__Task details__
Please copy every one of the rows below word for word, without changing anything.

****************

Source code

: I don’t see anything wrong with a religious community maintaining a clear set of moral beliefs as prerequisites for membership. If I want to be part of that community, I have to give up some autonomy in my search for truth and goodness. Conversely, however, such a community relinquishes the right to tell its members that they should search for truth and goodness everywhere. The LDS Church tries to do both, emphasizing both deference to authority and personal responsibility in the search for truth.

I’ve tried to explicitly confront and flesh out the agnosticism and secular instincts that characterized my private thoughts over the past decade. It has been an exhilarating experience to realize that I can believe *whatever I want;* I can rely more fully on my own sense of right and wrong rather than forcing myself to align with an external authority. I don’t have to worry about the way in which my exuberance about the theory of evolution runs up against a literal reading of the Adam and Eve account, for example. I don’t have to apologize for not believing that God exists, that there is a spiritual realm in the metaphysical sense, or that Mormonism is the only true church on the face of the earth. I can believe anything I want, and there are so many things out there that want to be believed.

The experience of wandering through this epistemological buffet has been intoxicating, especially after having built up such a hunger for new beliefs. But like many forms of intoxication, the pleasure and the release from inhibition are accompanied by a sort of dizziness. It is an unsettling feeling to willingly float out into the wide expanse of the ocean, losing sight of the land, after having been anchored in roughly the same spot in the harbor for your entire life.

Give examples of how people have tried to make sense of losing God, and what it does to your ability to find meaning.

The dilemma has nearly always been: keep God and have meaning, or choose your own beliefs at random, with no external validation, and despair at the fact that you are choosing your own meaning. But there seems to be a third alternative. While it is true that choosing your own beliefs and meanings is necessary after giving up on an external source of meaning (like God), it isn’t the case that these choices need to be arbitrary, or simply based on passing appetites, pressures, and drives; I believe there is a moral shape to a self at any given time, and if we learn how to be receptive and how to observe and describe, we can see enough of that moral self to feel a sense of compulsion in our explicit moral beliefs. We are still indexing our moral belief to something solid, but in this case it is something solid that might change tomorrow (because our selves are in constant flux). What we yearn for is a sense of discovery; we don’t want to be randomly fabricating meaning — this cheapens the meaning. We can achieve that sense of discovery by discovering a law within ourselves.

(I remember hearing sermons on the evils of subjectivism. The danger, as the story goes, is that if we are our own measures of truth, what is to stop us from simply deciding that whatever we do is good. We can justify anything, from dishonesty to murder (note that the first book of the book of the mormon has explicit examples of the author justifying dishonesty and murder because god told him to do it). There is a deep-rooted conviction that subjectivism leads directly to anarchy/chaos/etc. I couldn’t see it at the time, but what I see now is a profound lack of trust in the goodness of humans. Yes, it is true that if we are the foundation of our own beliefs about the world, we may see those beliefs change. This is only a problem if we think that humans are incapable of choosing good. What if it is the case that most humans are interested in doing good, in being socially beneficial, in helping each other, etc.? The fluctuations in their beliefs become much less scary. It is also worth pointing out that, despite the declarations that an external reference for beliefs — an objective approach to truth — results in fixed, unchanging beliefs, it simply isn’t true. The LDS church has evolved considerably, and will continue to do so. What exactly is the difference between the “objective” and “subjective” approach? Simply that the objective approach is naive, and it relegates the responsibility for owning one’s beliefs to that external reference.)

****************

__Result for this task__
Source code

: I don’t see anything wrong with a religious community maintaining a clear set of moral beliefs as prerequisites for membership. If I want to be part of that community, I have to give up some autonomy in my search for truth and goodness. Conversely, however, such a community relinquishes the right to tell its members that they should search for truth and goodness everywhere. The LDS Church tries to do both, emphasizing both deference to authority and personal responsibility in the search for truth.

I’ve tried to explicitly confront and flesh out the agnosticism and secular instincts that characterized my private thoughts over the past decade. It has been an exhilarating experience to realize that I can believe *whatever I want;* I can rely more fully on my own sense of right and wrong rather than forcing myself to align with an external authority. I don’t have to worry about the way in which my exuberance about the theory of evolution runs up against a literal reading of the Adam and Eve account, for example. I don’t have to apologize for not believing that God exists, that there is a spiritual realm in the metaphysical sense, or that Mormonism is the only true church on the face of the earth. I can believe anything I want, and there are so many things out there that want to be believed.

The experience of wandering through this epistemological buffet has been intoxicating, especially after having built up such a hunger for new beliefs. But like many forms of intoxication, the pleasure and the release from inhibition are accompanied by a sort of dizziness. It is an unsettling feeling to willingly float out into the wide expanse of the ocean, losing sight of the land, after having been anchored in roughly the same spot in the harbor for your entire life.

Give examples of how people have tried to make sense of losing God, and what it does to your ability to find meaning.

The dilemma has nearly always been: keep God and have meaning, or choose your own beliefs at random, with no external validation, and despair at the fact that you are choosing your own meaning. But there seems to be a third alternative. While it is true that choosing your own beliefs and meanings is necessary after giving up on an external source of meaning (like God), it isn’t the case that these choices need to be arbitrary, or simply based on passing appetites, pressures, and drives; I believe there is a moral shape to a self at any given time, and if we learn how to be receptive and how to observe and describe, we can see enough of that moral self to feel a sense of compulsion in our explicit moral beliefs. We are still indexing our moral belief to something solid, but in this case it is something solid that might change tomorrow (because our selves are in constant flux). What we yearn for is a sense of discovery; we don’t want to be randomly fabricating meaning — this cheapens the meaning. We can achieve that sense of discovery by discovering a law within ourselves.

(I remember hearing sermons on the evils of subjectivism. The danger, as the story goes, is that if we are our own measures of truth, what is to stop us from simply deciding that whatever we do is good. We can justify anything, from dishonesty to murder (note that the first book of the book of the mormon has explicit examples of the author justifying dishonesty and murder because god told him to do it). There is a deep-rooted conviction that subjectivism leads directly to anarchy/chaos/etc. I couldn’t see it at the time, but what I see now is a profound lack of trust in the goodness of humans. Yes, it is true that if we are the foundation of our own beliefs about the world, we may see those beliefs change. This is only a problem if we think that humans are incapable of choosing good. What if it is the case that most humans are interested in doing good, in being socially beneficial, in helping each other, etc.? The fluctuations in their beliefs become much less scary. It is also worth pointing out that, despite the declarations that an external reference for beliefs — an objective approach to truth — results in fixed, unchanging beliefs, it simply isn’t true. The LDS church has evolved considerably, and will continue to do so. What exactly is the difference between the “objective” and “subjective” approach? Simply that the objective approach is naive, and it relegates the responsibility for owning one’s beliefs to that external reference.)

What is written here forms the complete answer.